By Ida Rehnström, FSC Denmark
So why have a specific side meeting on the North American market?
Well, the US is both the world’s largest producer and importer and the second largest exporter of wood products throughout the world. The second largest is Canada. So for FSC to advance on a global scale this region is crucial.
Chris McLaren, Chief Marketing Officer at FSC US presented the US market situation in terms of purchase and highlighted that “price is more important in this region compared to other regions worldwide.” At the same time “responsibility is somewhat less important here vs. other market drivers”. In other words, it could sound like an uphill battle to push the market for more uptake of FSC. But that was not necessarily the conclusion. Instead, it was stressed that we need to get the market initiatives going to avoid a decrease in certified forest areas in the region, especially in untapped markets like construction and furniture. And the message was that there is plenty of interest to do so from the industry as well as from the consumers.

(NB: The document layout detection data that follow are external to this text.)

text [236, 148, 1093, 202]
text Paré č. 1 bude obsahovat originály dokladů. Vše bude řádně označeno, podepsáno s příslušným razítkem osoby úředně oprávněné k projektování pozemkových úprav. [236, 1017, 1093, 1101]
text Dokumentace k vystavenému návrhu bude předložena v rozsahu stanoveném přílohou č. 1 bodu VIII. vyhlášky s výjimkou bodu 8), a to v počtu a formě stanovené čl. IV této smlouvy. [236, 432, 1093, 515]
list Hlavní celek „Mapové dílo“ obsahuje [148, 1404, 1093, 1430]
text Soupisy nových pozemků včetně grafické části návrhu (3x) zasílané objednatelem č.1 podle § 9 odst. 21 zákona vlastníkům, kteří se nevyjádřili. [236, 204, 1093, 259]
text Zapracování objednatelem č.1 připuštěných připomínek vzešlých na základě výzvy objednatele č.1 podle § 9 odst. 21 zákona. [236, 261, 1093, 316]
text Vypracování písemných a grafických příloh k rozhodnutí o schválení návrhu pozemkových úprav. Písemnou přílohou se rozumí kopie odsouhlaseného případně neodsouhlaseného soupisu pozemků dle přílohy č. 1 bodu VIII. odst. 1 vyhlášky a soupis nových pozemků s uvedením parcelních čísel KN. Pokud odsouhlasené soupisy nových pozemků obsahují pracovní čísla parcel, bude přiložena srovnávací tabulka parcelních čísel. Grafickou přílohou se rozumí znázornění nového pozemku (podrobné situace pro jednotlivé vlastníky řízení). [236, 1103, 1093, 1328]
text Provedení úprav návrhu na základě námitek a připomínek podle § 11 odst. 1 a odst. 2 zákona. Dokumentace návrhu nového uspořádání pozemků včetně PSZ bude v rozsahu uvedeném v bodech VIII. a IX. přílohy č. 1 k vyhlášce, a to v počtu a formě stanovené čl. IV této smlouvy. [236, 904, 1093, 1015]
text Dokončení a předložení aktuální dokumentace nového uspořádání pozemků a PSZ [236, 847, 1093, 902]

Good news: Consumers DO prefer FSC
One of the session’s most photographed slides was the result of a consumer preference research study. This showed that consumers that were educated on FSC and what the label means were extremely likely to go for FSC-labelled products. In fact, the study showed that 9 in 10 consumers who are FSC-aware say FSC labelling makes them more likely to buy.
The research also showed that young people are more FSC-aware (40%) and that small amounts of information about FSC can have a strong influence. Therefore, the recommendation from Chris would be to “pair FSC labelling with basic facts about FSC.” This could be done through various media channels but also on FSC-certified products themselves.
Partners are crucial
Summing up the session Corey Brinkema, President of FSC US, stressed that previous marketing and communications activities for FSC in the region may have been way to technical and targeted towards business interest. This is an important change which is already underway in the form of a campaign concept and video called “one simple action.”
“Now we just need to get that message in front of the consumer” Corey concludes.
A final key message considered how to move forward to “educate” the consumer. To achieve this, partnerships should play a crucial role. The list of opportunities presented included template campaigns for corporate partners as well as “stand up social applause” with eNGO teams.